What this task involves
Rewrite the passage of the essay on teaching between "Education is not" and "on a child.", inclusive, with "monetary gains" changed to "financial rewards".

Selected extract
***

It’s the beginning of another school year. Many of us are beginning to gather things for our classrooms or enjoying our last moments of vacation. During this last week of rest and relaxation, I read a book! I can hardly believe it myself! I’ve begun several, but this book seemed fitting as I begin to get back into the focused mindset of daily instruction. The book incited a great deal of reflection, but not only that, it is special because it is the memoir written by my father.
The book details my father’s life, beginning with a simple life growing up in rural south to his success as the first African American to lead a major national organization. He speaks in great detail of the values and mindset instilled in him at an early age by his parents. The encouragement he received and the motivation to believe he could achieve whatever he set his mind to were imprinted in him from as far back as he could recollect. Time and time again, he attributes every advancement in his career to the foundation of values his parents had imprinted in him. I stopped there in my reading to reflect.
Think for a moment. As an educator, what imprint have you left on your scholars? An imprint, by definition, is an impression or a mark made by pressure. This is a commanding responsibility when you consider all we are tasked to do within one year. Nonetheless, I believe it is necessary for each of us to evaluate the imprint we intend to impress upon our scholars as they enter our classrooms. To do this, let’s begin by thinking about your purpose in education. Why are you here?
Education is not for everyone as many of you well know. For those that are educators, think about why you chose this particular field. We all have our personal and/or professional reasons, but, it is my opinion that to be effective in this field, you must understand your purpose. I hope those of you reading this are here for the purpose of educating children (or adults) and developing productive thinkers and problem solvers as opposed to monetary gains and/or extended breaks. While financial stability (some of you probably chuckled right there) and weeks of vacation are attractive benefits to being an educator, nothing is more fulfilling than watching a child learn and grow before your eyes. Understanding your purpose for teaching is the first step toward leaving your imprint on a child.
In addition to understanding your purpose, the book also speaks about values. Think about the values you endorse in your life. Are they like the values of your classroom? Chances are the values you hold in the highest regard are ingrained and ever present in your life, no matter where you are, therefore, they will be modeled for the young people around you. As a teacher leader, it is imperative that we are clear and consistent about our values in order for them to leave an imprint.
The most important values I work to instill within my scholars (in addition to the school wide values that unite our school community) are growth mindset, kindness, and acceptance. These values set the climate within my classroom each day and throughout the year. They set the precedence for each individual and holds us all accountable for our choice behaviors.
For my scholars, a positive mindset, above all, has transformative power. I have heard the phrases, “ I can’t…”, “I’m not good at…”, and “I don’t know how…” on more occasions than I’d like to admit. The second I hear just one of those statements, I pull that scholar aside to see if I can determine the root cause. I tell them specifically to, “Get your mind right”! They often look at me with confusion. I go on to explain negativity has no place in their words. Further, I go on to explain the power of the mind. You see, once a scholar begins to think they can, more often than not, they will. I keep my expectation bar raised high and I do not ever doubt they cannot reach it. Of course, I may have several bars at different heights to meet the needs of each individual scholar, but know that each of them is reaching high to meet their own set of expectations. Seeing what once was a self defeating attitude and mindset shift into an intrinsically motivated zest for learning is more gratifying than any amount of money could buy. This is probably the most important value I hold in my class.

***

Stored data:
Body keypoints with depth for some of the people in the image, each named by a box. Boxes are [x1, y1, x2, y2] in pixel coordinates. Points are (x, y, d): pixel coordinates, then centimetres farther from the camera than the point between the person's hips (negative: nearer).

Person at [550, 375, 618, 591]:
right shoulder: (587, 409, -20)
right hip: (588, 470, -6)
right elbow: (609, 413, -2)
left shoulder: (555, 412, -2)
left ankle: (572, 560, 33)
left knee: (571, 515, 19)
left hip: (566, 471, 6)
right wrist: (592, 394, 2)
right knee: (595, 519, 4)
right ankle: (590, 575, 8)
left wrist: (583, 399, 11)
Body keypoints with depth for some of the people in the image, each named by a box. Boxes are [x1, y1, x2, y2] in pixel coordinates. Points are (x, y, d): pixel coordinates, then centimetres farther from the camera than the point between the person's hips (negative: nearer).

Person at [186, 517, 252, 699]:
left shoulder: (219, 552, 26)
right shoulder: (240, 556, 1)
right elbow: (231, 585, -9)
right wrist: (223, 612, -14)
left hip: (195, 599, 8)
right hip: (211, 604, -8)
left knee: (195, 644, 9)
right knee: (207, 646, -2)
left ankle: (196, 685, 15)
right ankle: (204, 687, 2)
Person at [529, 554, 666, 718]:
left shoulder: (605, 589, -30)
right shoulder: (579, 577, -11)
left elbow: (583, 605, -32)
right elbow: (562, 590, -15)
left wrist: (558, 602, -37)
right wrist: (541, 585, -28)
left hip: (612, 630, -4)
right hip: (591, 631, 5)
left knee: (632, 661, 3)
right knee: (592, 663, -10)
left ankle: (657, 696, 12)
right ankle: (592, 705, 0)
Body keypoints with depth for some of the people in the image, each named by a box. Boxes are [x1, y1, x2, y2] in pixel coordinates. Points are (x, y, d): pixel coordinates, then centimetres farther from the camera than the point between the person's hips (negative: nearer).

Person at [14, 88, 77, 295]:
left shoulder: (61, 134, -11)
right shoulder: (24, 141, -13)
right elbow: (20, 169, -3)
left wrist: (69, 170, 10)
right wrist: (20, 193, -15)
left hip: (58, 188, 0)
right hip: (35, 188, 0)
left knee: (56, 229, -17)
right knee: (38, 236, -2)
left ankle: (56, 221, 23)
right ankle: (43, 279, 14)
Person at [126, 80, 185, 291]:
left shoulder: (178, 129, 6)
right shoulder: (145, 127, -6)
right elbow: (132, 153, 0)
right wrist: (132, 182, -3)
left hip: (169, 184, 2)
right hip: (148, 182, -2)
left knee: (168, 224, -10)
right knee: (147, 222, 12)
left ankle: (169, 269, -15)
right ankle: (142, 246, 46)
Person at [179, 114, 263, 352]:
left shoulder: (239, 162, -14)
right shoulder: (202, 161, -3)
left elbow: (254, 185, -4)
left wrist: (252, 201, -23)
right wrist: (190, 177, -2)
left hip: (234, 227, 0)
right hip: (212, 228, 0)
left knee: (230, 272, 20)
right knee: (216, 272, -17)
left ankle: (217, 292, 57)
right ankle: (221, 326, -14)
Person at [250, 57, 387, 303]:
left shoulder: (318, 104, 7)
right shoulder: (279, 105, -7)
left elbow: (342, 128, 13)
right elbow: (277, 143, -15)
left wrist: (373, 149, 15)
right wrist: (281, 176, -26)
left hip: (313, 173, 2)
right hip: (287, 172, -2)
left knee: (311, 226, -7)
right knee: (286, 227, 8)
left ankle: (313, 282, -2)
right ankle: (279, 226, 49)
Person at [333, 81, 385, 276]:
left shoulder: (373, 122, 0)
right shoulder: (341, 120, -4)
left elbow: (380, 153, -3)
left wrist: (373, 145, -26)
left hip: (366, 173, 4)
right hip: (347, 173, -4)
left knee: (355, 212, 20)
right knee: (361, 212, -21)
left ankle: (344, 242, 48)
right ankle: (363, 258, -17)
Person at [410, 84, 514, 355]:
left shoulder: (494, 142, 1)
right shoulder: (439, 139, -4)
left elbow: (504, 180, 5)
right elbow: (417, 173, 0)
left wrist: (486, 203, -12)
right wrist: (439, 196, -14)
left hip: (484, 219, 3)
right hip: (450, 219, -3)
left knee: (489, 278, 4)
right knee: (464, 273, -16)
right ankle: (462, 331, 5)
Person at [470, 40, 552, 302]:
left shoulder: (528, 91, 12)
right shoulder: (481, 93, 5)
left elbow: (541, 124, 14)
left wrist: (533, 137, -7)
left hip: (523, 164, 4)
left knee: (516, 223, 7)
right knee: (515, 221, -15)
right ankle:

***

Output below
Education is not for everyone as many of you well know. For those that are educators, think about why you chose this particular field. We all have our personal and/or professional reasons, but, it is my opinion that to be effective in this field, you must understand your purpose. I hope those of you reading this are here for the purpose of educating children (or adults) and developing productive thinkers and problem solvers as opposed to financial rewards and/or extended breaks. While financial stability (some of you probably chuckled right there) and weeks of vacation are attractive benefits to being an educator, nothing is more fulfilling than watching a child learn and grow before your eyes. Understanding your purpose for teaching is the first step toward leaving your imprint on a child.